WRITTEN INSTRUCTION 1 :: Reproduce the comments on solar power word for word, from start to finish.

How are they going to that? Backwards?
Not to worry, the pilot will probably be electrocuted first.
One countries use of fossil fuels condemns other countries to live in poverty?????
What universe did these Einstein’s come from?
Just had a sponsored link pop up on my FB newsfeed enticing people to “find out how you can get solar with no upfront costs and profit straight away”. In the comment section about half were those complaining about having spent $3,000-$5000 and not seeing much difference in their power bills. Those who are home all day were more enthusiastic and appear to be able to cover the price in about 5 years. Mind you, there are still subsidies here in Oz, I believe.
There are a number of high priced homes in Park City that were built with a solar option. The solar was more in the range of 30-50K. Many of these folks have 6000 square foot homes in California, with 28 cents KWH and total electric bills of 500+ a month. It amazes them that their electric bills are below 100 bucks a month in Park City. But in Park City air conditioning is used infrequently, power is 10.5 cents kwh, and the homes are probably used less than 60 days a year. They just don’t make the comparison, so they think they’re saving 2500 a year, and will payout in 12 years. They really save about $50 a month.
Certainly in Australia, those who do not have “solar” installations, actually subsidise those that do.

ENTRIES SHOWN ::
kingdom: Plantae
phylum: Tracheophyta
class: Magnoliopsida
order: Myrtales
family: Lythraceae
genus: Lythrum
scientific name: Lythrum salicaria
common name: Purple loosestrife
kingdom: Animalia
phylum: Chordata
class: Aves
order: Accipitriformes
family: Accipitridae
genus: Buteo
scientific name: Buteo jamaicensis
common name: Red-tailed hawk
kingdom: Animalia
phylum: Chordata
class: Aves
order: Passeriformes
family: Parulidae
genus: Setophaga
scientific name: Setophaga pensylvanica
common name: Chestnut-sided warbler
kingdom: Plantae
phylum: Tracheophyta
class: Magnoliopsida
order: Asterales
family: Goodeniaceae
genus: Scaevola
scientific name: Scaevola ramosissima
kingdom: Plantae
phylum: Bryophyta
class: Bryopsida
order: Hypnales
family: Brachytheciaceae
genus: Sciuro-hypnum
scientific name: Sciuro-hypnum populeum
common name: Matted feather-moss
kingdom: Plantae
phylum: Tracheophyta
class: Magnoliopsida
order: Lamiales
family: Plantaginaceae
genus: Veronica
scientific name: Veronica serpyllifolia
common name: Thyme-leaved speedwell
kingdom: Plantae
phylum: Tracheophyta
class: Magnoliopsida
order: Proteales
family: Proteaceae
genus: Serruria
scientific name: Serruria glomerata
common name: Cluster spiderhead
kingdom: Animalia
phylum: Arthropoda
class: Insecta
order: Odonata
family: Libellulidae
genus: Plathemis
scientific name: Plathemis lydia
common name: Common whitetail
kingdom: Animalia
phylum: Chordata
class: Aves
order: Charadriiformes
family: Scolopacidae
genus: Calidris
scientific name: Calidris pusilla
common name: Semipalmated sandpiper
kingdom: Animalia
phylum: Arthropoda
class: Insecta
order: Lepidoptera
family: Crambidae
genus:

WRITTEN INSTRUCTION 2 :: In the rows, begin at the line that has "scientific name: Veronica serpyllifolia" and stop after the line that has "common name: Cluster spiderhead". Write out only those lines, swapping "phylum" for "division" and leaving everything else unchanged.

EXERCISE ANSWER 1 ::
How are they going to that? Backwards?
Not to worry, the pilot will probably be electrocuted first.
One countries use of fossil fuels condemns other countries to live in poverty?????
What universe did these Einstein’s come from?
Just had a sponsored link pop up on my FB newsfeed enticing people to “find out how you can get solar with no upfront costs and profit straight away”. In the comment section about half were those complaining about having spent $3,000-$5000 and not seeing much difference in their power bills. Those who are home all day were more enthusiastic and appear to be able to cover the price in about 5 years. Mind you, there are still subsidies here in Oz, I believe.
There are a number of high priced homes in Park City that were built with a solar option. The solar was more in the range of 30-50K. Many of these folks have 6000 square foot homes in California, with 28 cents KWH and total electric bills of 500+ a month. It amazes them that their electric bills are below 100 bucks a month in Park City. But in Park City air conditioning is used infrequently, power is 10.5 cents kwh, and the homes are probably used less than 60 days a year. They just don’t make the comparison, so they think they’re saving 2500 a year, and will payout in 12 years. They really save about $50 a month.
Certainly in Australia, those who do not have “solar” installations, actually subsidise those that do.

EXERCISE ANSWER 2 ::
scientific name: Veronica serpyllifolia
common name: Thyme-leaved speedwell
kingdom: Plantae
division: Tracheophyta
class: Magnoliopsida
order: Proteales
family: Proteaceae
genus: Serruria
scientific name: Serruria glomerata
common name: Cluster spiderhead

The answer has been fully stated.